Favorite line(s): Like the way you see shipping,” she said, and this remained in memory as one of the most delightful conversations Leon had ever had, because he’d never talked with anyone about the way he could tune in and out of shipping, like turning a dial on a radio. When he glanced across the table at Marie, for example: he could see the woman he loved, or he could shift frequencies and see the dress made in the U.K., the shoes made in China, the Italian leather handbag, or shift even further and see the Neptune-Avramidis shipping routes lit up on the map: the dress via Westbound Trans-Atlantic Route 3, the shoes via either the Trans-Pacific Eastbound 7 or the Shanghai-Los Angeles Eastbound Express, etc. Or further still, into the kind of language he'd never speak aloud, not even to Marie: there are tens of thousands of ships at sea at any given moment, and he likes to imagine each one as a point of light, converging into rivers of electric brilliance over the night oceans, flowing through the narrow channels of the Suez and Panama Canals, the Strait of Gibraltar, around the edges of continents and out into the oceans, an unceasing movement that drove countries, a secret world that he loved so much.

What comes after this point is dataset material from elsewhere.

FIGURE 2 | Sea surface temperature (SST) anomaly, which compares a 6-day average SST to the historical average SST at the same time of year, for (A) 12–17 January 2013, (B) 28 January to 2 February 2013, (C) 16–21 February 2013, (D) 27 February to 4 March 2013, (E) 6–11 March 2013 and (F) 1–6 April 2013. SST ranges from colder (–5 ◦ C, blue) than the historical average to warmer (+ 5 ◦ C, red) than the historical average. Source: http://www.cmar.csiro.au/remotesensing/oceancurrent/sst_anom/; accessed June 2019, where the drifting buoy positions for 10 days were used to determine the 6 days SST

STRAY A Memoir by Stephanie Danler
This memoir from the author of Sweetbitter hooked me with the first line: The list of things I thought I knew but did not know grew quickly during my first weeks back in Los Angeles. After years living in New York City, Danler returns to her roots and rents a dilapidated house in Laurel Canyon because the realtor tells her Fleetwood Mac lived in it in the 1970s. From this perch in the Hollywood Hills, Danler waits “for my next life to start” after the post-publication of the successful Sweetbitter (on my favorite’s shelf). From that metaphorical house in shambles, Danler examines how she got there beginning with her parents’ addictions and neglect to the conflict and drama she craved in her affair with a married man. Unsentimental and heartbreakingly honest, Stray left me in awe of this beautiful author’s talents. I can’t wait to see what comes next.

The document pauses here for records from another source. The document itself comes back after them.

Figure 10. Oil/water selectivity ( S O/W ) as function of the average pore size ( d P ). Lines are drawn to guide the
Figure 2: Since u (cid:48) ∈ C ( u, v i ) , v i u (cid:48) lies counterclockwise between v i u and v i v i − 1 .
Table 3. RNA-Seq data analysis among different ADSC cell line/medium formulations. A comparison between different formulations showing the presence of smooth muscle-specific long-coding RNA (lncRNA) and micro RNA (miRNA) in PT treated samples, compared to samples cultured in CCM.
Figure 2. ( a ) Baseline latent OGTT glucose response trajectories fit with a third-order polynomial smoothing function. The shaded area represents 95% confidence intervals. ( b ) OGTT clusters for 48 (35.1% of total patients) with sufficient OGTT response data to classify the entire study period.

Favorite line(s): Loving liars, addicts, or people who abuse your love is a common affliction, and we are all mostly the same. We have a gift for suffering silently. No one taught us how to trust the world, or that we could, so we trust no one. We’ve never developed a sense of self. There is no cure for the Monster, or the black hole. Not falling in love, or becoming a parent, or making money, or working harder. Boundaries help. It’s through boundaries that we construct ourselves, say Here is where you end and I begin. However, while boundaries are powerful, they’re unfortunately not solid. They are made in the imagination, and there are inherent flaws in arming oneself for battle in our fantasies. What is shocking isn’t that we have lived through the traumas of our lives. The miracle is that we are still remotely permeable.

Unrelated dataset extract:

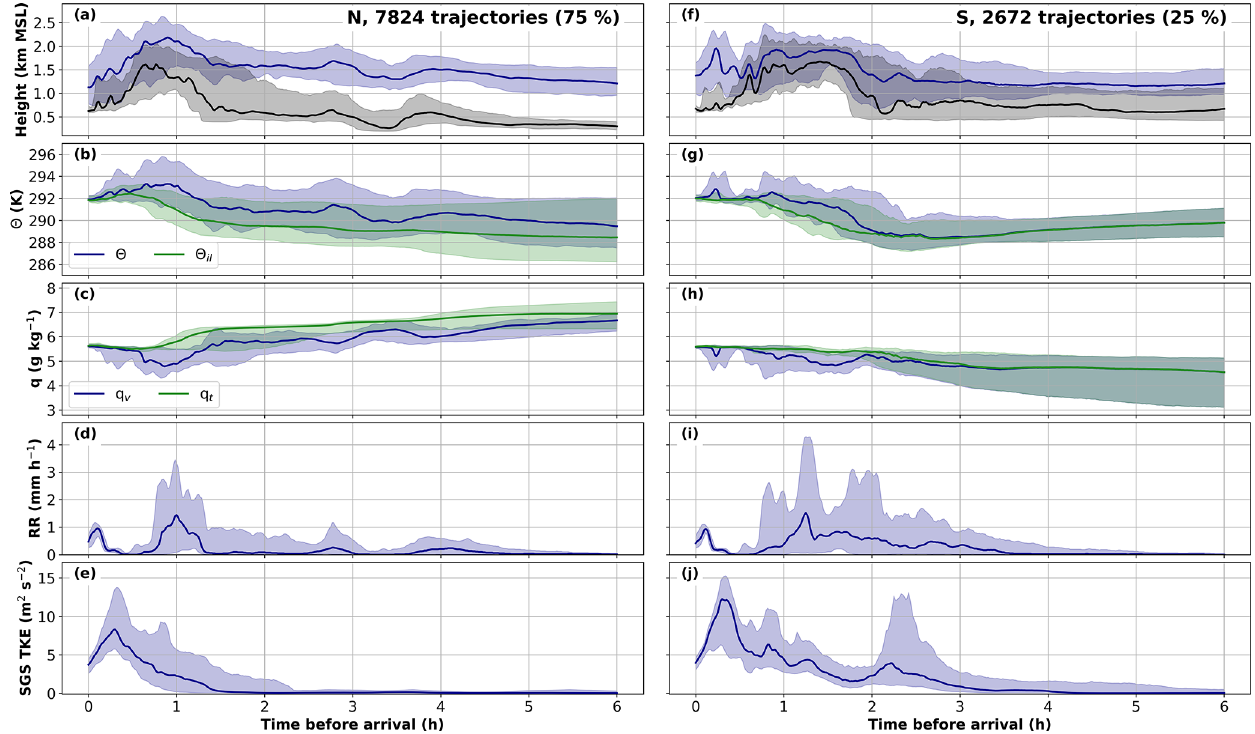
Figure 9. Temporal evolution of trajectory properties for trajectories as shown in Fig. 7 starting north (left column) and south of 47.2 ◦ N (right column). Thick lines indicate the median and shadings the 10th and 90th percentile. (a, f) Trajectory height (blue) and terrain height (black) (in kma.m.s.l.); (b, g) θ (blue) and θ il (green) (in K); (c, h) q v (blue) and q t (green) (in gkg − 1 ); (d, i) precipitation intensity at the surface (in mmh − 1 ); and (e, j) subgrid-scale (SGS) TKE (in m 2 s − 2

PRETTY THINGS by Janelle Brown
Two grifters stake out a wealthy socialite holed up in a dusty mansion in Lake Tahoe with intentions of stealing the contents of a safe. Ashley (Nina) and Lachlan (Michael) dupe the Instagram influencer, Vanessa, into agreeing to rent them the caretakers cottage on the property while they pose as an Irish writer and a west coast yoga instructor. Their efforts to scam Vanessa take a sinister twist when the couple's true identities are revealed. Bonus: Nicole Kidman is set to produce and star in a series based on Brown’s novel. Which character will she play? Ashley or Vanessa?
Favorite line(s): I didn’t mind leaving Vegas behind. We’d been there two years—an eternity in our lives—and I’d hated every minute of it. There was something about the overwhelming heat of the place: the way the relentlessly beating sun made everyone laconic and mean, the way it drove you into the sterile embrace of air conditioning. The halls of my high school smelled chronically like sweat, sharp and animal, as if the entire student body was living in a constant state of fear. Vegas didn’t feel like a place that anyone should actually live in.